Yaman Movie Review
Directed by : Jeeva Shankar
Written by :Jeeva Shankar
Producer : A. Subaskaran, Fatima Vijay Antony
Cast : Vijay Antony, Miya George, Thiagarajan
Music : Vijay Antony
Editor : Veera Senthil Raj
Cinematographer : Jeeva Shankar
Production company : Lyca Productions, Vijay Antony Film Corporation
Running time : 153 mins
A routine political drama that traverses through the life of a youngster, who by chance bumps into strangers, who later turn into acquaintances followed by foes – That’s a simple and single line plot of Yaman, which comes from the successful combination of Naan. Having debuted a unique psychological thriller, Jeeva Shankar and Vijay Antony show up with this political drama titled ‘Yaman’, which has prominent actors like Miya George, Thiyagarajan, Sangili Murugan, Marimuthu, Charlie, Prinz Nithik and Swaminathan.
Having lost his parents within few days of birthday, Vijay Antony grows up being pampered by his grandfather (Sangili Murugan). When he is diagnosed with some severe disease, Vijay Antony seeks desperate need for money and that’s when he bumps into Swaminathan, who arranges him money, but in turn Vijay Antony has to take up fake charge of getting imprisoned for a hit and run case. What follows next is a series of a twists and turns into the tale, where Vijay Antony comes across numerous characters that lets him get into world of politics. But it isn’t just about his political embarkation, but a way hidden out of the mysterious death of his father (again played by Vijay Antony).
One thing is sure about this film and every audience would definitely accept this fact too.
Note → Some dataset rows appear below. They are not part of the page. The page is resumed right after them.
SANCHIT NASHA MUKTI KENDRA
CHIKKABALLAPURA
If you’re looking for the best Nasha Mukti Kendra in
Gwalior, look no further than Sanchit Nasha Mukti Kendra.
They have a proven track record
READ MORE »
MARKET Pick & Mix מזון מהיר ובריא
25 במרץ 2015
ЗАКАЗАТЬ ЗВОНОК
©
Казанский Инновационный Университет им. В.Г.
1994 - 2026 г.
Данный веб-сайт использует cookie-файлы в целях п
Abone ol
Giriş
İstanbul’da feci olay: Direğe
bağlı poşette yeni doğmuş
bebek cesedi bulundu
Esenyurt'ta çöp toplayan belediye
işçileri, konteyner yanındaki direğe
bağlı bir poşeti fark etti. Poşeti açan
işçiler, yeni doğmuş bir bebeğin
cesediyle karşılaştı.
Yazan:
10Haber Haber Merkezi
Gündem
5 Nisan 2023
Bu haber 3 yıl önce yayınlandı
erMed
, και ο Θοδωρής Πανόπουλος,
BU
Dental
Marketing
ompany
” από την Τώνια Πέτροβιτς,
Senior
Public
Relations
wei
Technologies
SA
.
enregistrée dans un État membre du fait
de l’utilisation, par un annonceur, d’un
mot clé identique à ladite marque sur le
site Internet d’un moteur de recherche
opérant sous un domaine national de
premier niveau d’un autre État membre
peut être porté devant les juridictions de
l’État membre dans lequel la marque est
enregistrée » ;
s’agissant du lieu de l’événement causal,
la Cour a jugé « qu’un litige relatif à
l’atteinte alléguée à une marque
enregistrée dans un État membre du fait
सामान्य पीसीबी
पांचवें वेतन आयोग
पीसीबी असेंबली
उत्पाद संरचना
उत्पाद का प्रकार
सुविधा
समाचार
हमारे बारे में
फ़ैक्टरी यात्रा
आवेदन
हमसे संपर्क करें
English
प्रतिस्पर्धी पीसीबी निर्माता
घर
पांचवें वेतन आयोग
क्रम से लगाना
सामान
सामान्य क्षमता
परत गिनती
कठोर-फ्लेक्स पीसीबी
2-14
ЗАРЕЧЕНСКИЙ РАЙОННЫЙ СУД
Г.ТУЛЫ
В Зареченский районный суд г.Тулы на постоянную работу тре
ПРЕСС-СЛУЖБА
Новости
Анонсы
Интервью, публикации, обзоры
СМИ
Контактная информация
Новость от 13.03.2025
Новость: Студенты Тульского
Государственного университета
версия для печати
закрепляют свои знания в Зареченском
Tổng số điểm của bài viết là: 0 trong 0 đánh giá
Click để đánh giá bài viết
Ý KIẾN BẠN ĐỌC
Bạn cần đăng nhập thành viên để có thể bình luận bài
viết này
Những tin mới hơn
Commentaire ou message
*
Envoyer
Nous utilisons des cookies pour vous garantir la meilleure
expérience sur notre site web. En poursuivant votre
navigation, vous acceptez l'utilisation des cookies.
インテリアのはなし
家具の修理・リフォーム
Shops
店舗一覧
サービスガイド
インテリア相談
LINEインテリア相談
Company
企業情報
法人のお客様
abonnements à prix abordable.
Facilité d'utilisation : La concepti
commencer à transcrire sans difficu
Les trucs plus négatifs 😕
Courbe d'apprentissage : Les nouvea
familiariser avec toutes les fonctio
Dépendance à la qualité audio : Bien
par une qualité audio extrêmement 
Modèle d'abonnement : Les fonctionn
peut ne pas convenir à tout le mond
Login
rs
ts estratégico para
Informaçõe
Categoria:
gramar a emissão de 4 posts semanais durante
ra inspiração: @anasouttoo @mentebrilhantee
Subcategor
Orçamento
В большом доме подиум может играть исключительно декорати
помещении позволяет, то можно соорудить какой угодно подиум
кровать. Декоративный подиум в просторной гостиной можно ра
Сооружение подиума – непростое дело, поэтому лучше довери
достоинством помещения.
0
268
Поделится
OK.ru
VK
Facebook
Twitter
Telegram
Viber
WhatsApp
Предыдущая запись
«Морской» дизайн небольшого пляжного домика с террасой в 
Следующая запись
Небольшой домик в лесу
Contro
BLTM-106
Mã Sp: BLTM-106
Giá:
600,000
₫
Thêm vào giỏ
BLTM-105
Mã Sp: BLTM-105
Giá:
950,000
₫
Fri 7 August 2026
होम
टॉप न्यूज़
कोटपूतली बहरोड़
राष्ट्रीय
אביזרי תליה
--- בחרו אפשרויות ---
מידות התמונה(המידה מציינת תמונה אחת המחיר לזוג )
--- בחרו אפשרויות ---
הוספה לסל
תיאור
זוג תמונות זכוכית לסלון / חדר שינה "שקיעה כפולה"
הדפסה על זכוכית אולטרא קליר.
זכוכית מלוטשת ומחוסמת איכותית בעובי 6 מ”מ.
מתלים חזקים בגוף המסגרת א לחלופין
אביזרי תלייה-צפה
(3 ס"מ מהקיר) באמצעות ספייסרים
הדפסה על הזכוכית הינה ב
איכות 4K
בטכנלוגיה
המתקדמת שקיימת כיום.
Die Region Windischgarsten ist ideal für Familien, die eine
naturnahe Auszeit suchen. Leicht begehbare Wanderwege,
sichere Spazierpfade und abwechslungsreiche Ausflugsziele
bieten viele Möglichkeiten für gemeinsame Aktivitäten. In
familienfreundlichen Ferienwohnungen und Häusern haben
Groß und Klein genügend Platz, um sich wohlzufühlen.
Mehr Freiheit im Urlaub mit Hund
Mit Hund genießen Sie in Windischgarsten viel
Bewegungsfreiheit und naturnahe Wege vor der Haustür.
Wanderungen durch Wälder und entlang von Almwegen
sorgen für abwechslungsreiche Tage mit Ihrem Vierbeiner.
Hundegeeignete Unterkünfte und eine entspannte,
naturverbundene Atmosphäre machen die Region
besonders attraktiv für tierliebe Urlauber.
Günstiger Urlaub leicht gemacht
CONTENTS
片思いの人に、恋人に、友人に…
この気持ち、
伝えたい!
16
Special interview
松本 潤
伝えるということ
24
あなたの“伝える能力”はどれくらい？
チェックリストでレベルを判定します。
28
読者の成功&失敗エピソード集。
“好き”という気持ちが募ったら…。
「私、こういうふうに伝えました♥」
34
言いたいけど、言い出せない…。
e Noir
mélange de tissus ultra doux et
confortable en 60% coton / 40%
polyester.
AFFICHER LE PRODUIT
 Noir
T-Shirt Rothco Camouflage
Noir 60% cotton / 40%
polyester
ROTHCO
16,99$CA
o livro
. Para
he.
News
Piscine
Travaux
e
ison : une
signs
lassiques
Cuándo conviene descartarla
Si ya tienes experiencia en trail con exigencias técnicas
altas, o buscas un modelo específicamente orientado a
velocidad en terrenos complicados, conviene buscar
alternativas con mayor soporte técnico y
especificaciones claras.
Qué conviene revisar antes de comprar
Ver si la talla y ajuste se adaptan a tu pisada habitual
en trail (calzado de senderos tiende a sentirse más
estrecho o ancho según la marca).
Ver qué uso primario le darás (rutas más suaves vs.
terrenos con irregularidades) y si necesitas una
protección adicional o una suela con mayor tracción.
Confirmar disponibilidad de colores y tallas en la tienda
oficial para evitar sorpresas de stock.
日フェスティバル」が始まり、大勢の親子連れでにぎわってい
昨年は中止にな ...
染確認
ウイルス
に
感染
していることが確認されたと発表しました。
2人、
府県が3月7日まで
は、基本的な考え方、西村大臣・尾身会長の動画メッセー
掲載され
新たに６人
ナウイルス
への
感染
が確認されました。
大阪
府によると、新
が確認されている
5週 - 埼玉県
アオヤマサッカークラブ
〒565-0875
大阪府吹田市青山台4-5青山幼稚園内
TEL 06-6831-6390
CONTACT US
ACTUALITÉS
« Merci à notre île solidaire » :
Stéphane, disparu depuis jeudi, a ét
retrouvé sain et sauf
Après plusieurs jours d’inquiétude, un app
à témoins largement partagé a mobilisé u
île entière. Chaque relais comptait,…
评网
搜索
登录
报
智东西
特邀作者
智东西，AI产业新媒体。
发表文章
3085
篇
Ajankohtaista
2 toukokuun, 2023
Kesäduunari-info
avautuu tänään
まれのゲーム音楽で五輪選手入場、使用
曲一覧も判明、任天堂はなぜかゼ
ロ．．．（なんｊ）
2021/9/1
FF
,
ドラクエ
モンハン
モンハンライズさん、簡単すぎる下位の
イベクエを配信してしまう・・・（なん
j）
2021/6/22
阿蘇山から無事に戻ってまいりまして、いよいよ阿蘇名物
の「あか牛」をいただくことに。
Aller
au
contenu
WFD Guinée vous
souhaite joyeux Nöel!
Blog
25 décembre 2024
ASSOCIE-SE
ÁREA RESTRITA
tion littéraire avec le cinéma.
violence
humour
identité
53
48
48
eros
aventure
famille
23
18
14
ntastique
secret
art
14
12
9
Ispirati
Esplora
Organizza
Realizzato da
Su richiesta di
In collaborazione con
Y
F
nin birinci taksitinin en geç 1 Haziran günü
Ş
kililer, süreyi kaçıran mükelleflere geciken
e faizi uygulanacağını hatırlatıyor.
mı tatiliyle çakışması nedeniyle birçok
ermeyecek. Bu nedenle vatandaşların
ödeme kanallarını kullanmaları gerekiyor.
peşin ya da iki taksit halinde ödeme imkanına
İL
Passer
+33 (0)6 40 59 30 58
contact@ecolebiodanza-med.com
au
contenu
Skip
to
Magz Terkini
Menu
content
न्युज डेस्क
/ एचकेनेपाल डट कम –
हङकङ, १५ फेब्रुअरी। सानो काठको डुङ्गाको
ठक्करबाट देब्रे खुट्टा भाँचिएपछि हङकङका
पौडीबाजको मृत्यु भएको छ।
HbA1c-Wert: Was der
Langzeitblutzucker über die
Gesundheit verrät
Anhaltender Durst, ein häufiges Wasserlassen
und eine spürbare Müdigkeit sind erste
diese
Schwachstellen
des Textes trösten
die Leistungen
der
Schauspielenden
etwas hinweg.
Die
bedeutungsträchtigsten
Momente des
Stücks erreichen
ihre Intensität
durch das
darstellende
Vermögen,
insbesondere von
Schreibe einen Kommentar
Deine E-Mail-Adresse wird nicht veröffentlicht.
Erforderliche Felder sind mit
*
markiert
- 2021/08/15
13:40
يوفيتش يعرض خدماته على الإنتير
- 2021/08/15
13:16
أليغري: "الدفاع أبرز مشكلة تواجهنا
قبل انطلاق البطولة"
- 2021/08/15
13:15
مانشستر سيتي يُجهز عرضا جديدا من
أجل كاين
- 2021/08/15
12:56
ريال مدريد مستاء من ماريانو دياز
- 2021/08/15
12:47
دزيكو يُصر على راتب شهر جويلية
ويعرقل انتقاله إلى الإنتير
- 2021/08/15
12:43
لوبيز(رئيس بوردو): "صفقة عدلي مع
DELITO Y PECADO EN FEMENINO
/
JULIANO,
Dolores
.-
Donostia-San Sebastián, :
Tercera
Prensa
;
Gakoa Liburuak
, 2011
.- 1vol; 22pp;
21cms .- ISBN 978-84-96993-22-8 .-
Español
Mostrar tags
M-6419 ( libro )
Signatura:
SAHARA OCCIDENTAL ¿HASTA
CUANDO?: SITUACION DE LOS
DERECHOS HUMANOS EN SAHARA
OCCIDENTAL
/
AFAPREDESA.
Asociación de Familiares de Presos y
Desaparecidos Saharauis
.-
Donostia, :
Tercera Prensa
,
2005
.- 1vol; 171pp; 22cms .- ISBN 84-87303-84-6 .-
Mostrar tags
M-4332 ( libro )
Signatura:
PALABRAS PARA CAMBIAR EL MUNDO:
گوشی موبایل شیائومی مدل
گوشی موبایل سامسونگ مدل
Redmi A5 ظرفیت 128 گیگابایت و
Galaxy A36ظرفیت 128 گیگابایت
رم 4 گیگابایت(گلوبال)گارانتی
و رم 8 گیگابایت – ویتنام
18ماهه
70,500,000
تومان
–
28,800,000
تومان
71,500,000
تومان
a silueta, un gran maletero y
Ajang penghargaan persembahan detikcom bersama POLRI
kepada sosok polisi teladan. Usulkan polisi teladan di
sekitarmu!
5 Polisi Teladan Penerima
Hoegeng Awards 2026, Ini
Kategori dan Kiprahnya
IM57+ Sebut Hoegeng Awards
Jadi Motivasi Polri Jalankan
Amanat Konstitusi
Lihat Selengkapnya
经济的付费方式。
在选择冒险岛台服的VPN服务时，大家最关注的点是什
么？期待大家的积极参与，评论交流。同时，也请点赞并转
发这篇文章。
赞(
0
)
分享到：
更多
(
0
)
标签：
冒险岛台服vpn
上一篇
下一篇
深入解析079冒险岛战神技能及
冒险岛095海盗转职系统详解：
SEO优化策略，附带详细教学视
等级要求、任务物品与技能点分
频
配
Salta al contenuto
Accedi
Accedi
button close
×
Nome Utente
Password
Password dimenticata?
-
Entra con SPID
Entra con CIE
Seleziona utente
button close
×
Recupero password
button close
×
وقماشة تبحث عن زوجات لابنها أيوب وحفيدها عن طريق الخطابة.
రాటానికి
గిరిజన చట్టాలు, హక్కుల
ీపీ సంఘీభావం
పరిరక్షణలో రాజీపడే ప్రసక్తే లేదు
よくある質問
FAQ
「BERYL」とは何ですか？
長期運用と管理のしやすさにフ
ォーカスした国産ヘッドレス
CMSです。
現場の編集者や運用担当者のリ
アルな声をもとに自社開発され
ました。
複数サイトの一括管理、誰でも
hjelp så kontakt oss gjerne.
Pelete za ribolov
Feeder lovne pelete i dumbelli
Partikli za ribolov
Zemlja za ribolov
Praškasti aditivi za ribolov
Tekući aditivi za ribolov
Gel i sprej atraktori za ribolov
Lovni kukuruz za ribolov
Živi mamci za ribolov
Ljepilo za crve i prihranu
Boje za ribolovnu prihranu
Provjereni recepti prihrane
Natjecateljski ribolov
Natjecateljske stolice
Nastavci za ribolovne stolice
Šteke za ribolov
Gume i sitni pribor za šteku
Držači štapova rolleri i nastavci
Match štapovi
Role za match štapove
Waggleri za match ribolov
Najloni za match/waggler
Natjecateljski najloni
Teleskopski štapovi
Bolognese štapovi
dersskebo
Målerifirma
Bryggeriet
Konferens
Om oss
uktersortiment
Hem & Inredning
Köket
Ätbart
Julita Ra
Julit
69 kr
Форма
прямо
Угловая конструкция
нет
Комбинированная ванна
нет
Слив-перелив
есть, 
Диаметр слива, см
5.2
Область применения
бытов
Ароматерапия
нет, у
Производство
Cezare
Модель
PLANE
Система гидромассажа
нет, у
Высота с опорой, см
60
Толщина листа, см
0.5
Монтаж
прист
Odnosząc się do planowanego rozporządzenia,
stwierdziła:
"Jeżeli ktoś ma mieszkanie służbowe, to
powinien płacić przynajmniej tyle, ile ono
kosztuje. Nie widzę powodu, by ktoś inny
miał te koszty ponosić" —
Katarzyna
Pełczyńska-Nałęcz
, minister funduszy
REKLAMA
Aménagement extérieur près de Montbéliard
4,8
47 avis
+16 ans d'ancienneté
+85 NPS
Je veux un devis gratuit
Had the film avoided the slow motion, the actual running length of this film would have been just 90 minutes. We find most of the sequences involving the depiction of Vijay Antony in mass heroism mode made use of such techniques, which starts creating an aversion after certain point of time. In the same manner, the plot hardly has a substantial narration, where there are too many loose ends with a predictable storyline. The running length is too over stretched up and we don’t find it engaging in many parts.
Vijay Antony seems to have developed an inherent belief that such mannerisms of keeping a silent killer look would enhance his screen presence. But he has come out of such paradigms and attempt something different or else audience would get bored. Miya George has been completely wasted out here and her role looks vague. Thiyagarajan performs with more depth in his role and it looks like a RGV inspired baddie character for Jeeva Shankar. Actor Arul playing the role of Thanga Pandian makes a stupendous job. Charlie has done a tremendous job and he gets a meaty role to play after a long time. Prinz Nithik of Naan Sigappu Manithan fame comes up with a miniscule yet appealing acting.
Songs turn out to be a major speed breaker in hampering the screenplay. Dialogues are pretty appreciable and Jeeva Shankar as cinematographer has done a remarkable job.